The fight over Windows 8 between the Chinese government and Microsoft has heated up this week.
A news show on Chinese state-run television ran a segment earlier this week claiming that Microsoft is able to collect sensitive data about Windows 8 users, and then can share that information with the NSA or another U.S. government agency. Ni Guangnan, a professor at the Chinese Academy of Engineering, made a number of claims about what Microsoft could do with its OS, according to a transcript of the segment posted by the Wall Street Journal.
“It’s very easy for providers of operating systems to obtain various types of sensitive user information,” he said. “They can find out your identity, your account information, your contact list, your mobile phone number. With all that data together, using big data analysis, a party can understand the conditions and activities of our national economy and society.”
To combat the claims, Microsoft took to its account on Weibo, the popular Twitter-like Chinese social network, and denied the allegations with five counterclaims, reproduced below. (Translation via Neowin)
- Microsoft has never assisted any government in an attack of another government or clients.
- Microsoft has never provided any government the authority to directly visit our products or services.
- Microsoft has never provided any so-called “Backdoor” into its products or services.
- Microsoft has never provided the data or info of our clients to the U.S. Govt. or National Security Agency.
- Microsoft has never concealed any requests from any government for information about its clients.
Microsoft has joined a long list of other tech companies that have fallen under Chinese scrutiny in recent weeks.
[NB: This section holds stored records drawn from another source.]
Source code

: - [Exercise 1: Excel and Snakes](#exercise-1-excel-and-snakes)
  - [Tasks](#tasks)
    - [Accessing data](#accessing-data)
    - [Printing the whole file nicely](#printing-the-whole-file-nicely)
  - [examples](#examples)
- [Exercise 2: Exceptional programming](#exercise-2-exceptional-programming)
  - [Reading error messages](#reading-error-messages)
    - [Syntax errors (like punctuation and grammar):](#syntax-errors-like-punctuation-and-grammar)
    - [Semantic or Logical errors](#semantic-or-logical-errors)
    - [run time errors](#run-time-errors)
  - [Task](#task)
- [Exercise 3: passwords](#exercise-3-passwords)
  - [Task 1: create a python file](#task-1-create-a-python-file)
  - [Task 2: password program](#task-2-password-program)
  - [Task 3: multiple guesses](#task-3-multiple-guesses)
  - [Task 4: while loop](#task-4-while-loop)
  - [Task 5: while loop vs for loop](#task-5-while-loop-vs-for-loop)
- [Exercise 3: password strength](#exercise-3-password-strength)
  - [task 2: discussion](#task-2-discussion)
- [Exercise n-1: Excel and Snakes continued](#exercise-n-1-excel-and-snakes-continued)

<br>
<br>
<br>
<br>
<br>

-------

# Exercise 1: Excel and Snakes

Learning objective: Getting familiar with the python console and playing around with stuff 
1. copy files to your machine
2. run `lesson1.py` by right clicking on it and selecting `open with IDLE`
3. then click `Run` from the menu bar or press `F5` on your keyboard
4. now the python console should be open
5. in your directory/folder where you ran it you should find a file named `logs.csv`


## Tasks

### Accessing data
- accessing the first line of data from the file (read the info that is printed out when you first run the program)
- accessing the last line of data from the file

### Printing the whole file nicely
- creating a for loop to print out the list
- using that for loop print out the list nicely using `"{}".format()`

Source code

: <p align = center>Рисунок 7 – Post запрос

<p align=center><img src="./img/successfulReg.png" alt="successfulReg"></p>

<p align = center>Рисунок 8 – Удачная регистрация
State-run media alleged this week that a number of U.S.-based tech companies, including Google, Apple, Microsoft and Yahoo, could become “cybersecurity threats.” The government is also reportedly asking banks to replace their IBM machines with Chinese-made counterparts as a part of a test program, according to a report by Bloomberg.
China’s media campaign comes after the U.S. Justice Department indicted 4 members of the People’s Liberation Army who are allegedly responsible for hacking into computer systems at a number of U.S. companies and stealing corporate secrets. Following those indictments, the Chinese government threatened retaliation against the U.S.
While this fracas is taking place, the Chinese government is creating a Linux-based OS that’s designed to serve consumers in the Middle Kingdome, though the product isn’t available yet. Of course, any operating system would also have to replace certain key Microsoft products, like its Office productivity suite, which are widely used in China.
The ongoing fight could be a setback for Microsoft’s hopes of increasing revenues from the Middle Kingdom. The Redmond-based company has faced serious problems with Chinese software piracy in the past. Steve Ballmer said in 2011 that revenue from China was roughly 5 percent what the company made in the U.S., despite China’s larger population. Microsoft has been pushing for more Chinese consumers to start using licensed versions of its software, and it’s not clear how this particular media campaign will affect those efforts.
We’ve reached out to Microsoft for a comment on this piece, and will update it when we hear back.